The field of craniomaxillofacial surgery had been born after a long gestation period, but it was not until he presented his work to the International Congress of Plastic Surgery in Rome in 1967 that Tessier realised that it really was something new. Such was the interest generated that he organised a meeting at H6pital Foch later the same year to which he invited a number of distinguished plastic surgeons, maxillofacial surgeons, neurosurgeons, ophthalmologists and paediatricians. Over a period of 1 week he presented all the patients on whom he had operated and carried out four further procedures, two hypertelorism corrections and two facial corrections for Crouzon disease, for their critical review. At the meeting’s end he provoked a discussion to see whether the assembled clinicians felt it reasonable to continue the surgery or not in view of the inherent risks. Fortunately they gave their support.
Over the ensuing years Tessier not only pursued and developed his ideas, but trained the first generation of craniomaxillofacial surgeons worldwide. His later contributions and refinements (which continue) are well documented and have had a profound effect on the practice of plastic, maxillofacial and neurosurgery in general, as well as producing a new subspecialty, which he would prefer to call ‘orthomorphic surgery’. His capacity for work was, and is, even in retirement, extraordinary indeed, but he should not be thought of as a man without other interests. He has a passion for big game hunting and has organised many expeditions through uncharted areas of the Republique Centrafricaine and the Sudan border along the ‘slave track’ used by Commandant Marchand in his 3-year expedition from the Atlantic ocean to the Nile river. In this pursuit he has lived for many months with African trackers whose mysterious skills he greatly admires. It is particularly the solitude and opportunity to be at one with nature which attracts him, best expressed by the French word discret. Art, and in particular sculpture, is as might be expected a major preoccupation, which he has incorporated in his studies of facial form and used to benefit so many patients.

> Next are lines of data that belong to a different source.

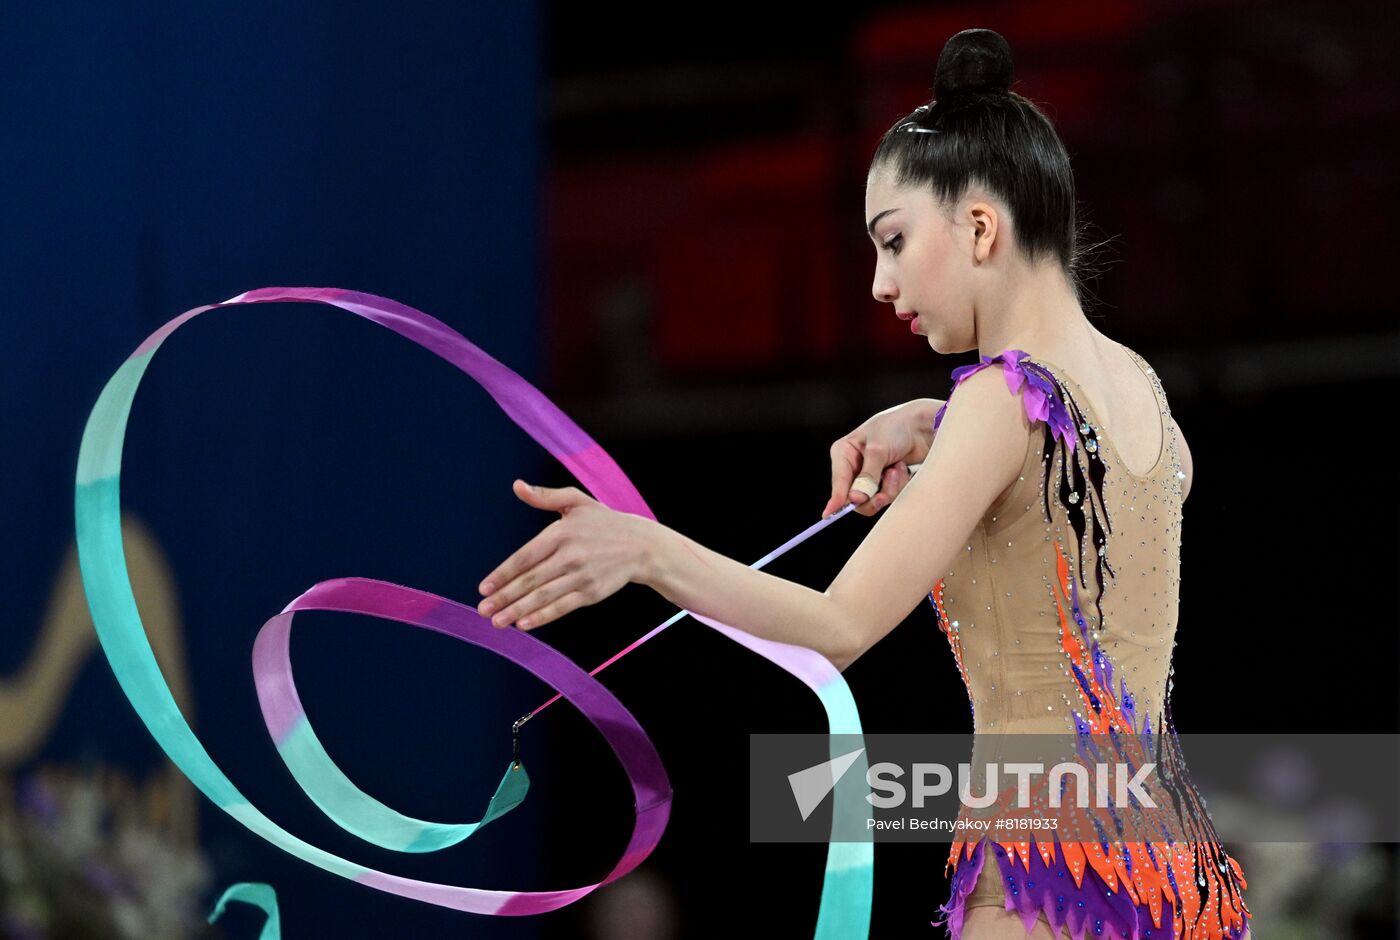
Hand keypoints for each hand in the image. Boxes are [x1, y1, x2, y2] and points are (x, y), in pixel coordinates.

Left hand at [476, 480, 652, 631]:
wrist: (641, 546)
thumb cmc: (604, 522)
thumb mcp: (576, 502)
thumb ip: (544, 497)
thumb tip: (517, 485)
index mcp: (560, 533)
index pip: (524, 557)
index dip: (502, 574)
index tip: (484, 588)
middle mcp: (569, 555)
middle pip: (530, 580)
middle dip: (504, 597)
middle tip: (482, 610)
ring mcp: (580, 576)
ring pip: (543, 596)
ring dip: (517, 611)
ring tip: (497, 621)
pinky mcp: (591, 593)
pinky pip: (562, 607)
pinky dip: (543, 616)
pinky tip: (525, 624)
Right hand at [822, 398, 943, 518]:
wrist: (923, 426)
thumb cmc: (896, 428)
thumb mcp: (878, 450)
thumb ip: (867, 476)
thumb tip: (856, 499)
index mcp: (844, 452)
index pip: (839, 482)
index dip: (836, 499)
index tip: (831, 514)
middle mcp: (854, 466)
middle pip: (855, 498)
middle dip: (873, 496)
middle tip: (884, 495)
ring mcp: (870, 475)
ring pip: (873, 500)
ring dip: (889, 488)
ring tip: (897, 469)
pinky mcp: (885, 481)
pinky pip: (888, 496)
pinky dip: (898, 485)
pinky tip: (902, 469)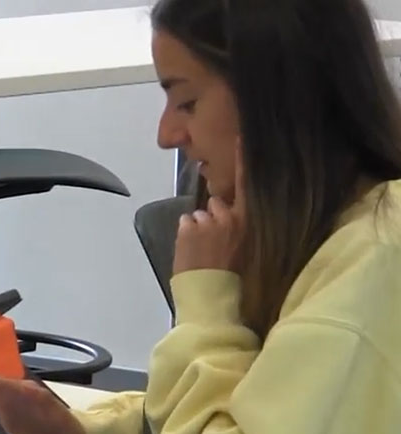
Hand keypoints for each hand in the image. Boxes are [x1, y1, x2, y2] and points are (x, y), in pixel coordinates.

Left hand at [173, 139, 246, 274]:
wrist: (211, 295)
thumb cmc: (232, 276)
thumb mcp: (246, 247)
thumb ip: (238, 225)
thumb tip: (224, 207)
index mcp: (248, 221)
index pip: (245, 184)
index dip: (242, 160)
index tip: (241, 137)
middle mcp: (228, 216)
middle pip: (216, 204)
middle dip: (213, 216)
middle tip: (215, 241)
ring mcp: (206, 221)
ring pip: (198, 215)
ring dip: (197, 228)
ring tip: (203, 250)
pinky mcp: (188, 227)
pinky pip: (185, 224)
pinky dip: (186, 235)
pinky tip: (192, 251)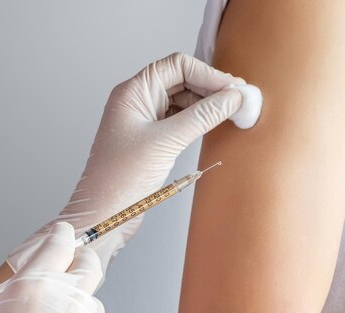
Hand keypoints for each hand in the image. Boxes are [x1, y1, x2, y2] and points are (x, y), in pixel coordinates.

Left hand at [8, 52, 260, 282]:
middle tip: (240, 100)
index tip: (234, 89)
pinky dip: (198, 120)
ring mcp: (143, 120)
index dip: (208, 74)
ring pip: (182, 100)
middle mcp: (136, 101)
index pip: (177, 66)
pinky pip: (178, 120)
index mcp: (133, 92)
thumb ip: (203, 116)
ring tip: (233, 112)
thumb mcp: (166, 142)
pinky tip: (215, 125)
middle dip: (211, 88)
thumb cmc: (120, 179)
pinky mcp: (150, 139)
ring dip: (207, 104)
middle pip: (182, 80)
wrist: (104, 215)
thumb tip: (233, 97)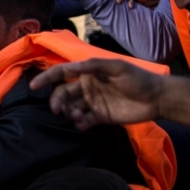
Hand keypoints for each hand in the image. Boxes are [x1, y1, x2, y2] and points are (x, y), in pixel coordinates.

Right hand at [36, 59, 166, 129]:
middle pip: (63, 94)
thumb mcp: (117, 67)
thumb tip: (72, 67)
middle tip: (58, 110)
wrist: (156, 99)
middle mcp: (86, 87)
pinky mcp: (99, 117)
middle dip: (57, 102)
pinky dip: (79, 123)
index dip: (46, 78)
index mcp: (88, 72)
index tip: (34, 86)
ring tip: (78, 117)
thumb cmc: (137, 78)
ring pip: (71, 108)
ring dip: (69, 113)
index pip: (62, 73)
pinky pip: (83, 121)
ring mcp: (92, 103)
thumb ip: (94, 65)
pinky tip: (83, 123)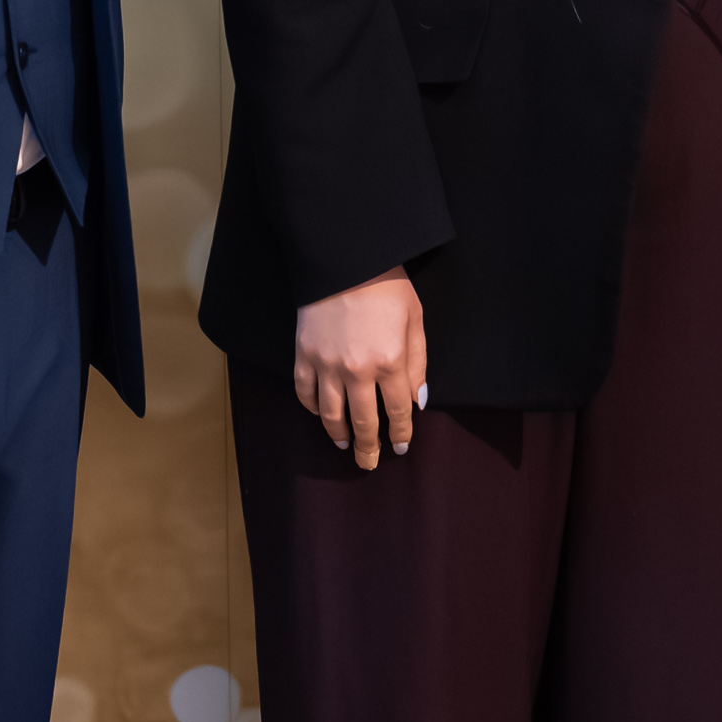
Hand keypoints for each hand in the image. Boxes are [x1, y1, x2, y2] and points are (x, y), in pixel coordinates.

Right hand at [293, 269, 426, 469]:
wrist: (346, 257)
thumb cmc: (388, 286)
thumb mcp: (415, 320)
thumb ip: (418, 364)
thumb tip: (417, 401)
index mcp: (391, 362)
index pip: (397, 412)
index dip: (400, 433)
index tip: (400, 446)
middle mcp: (358, 370)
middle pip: (364, 422)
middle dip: (369, 447)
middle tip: (369, 463)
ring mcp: (326, 365)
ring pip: (331, 415)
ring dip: (339, 435)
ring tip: (345, 445)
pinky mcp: (303, 355)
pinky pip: (306, 393)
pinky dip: (313, 408)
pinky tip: (321, 414)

Paul Tessier is an extraordinary man. He is driven by the true explorer’s desire to respond to a challenge, devise routes around apparently insurmountable obstacles and so to progress. This he has certainly done in making an outstanding contribution to surgery. His peculiar gift of obstinate combativeness, allied with a genuine tenderness and concern for his patient embodies a dying tradition in medicine. In an age when we are increasingly constrained by bureaucracy and the urge to publish, often without allowing due time for proper evaluation, those who have known him and benefited from his teaching have, indeed, been rarely privileged.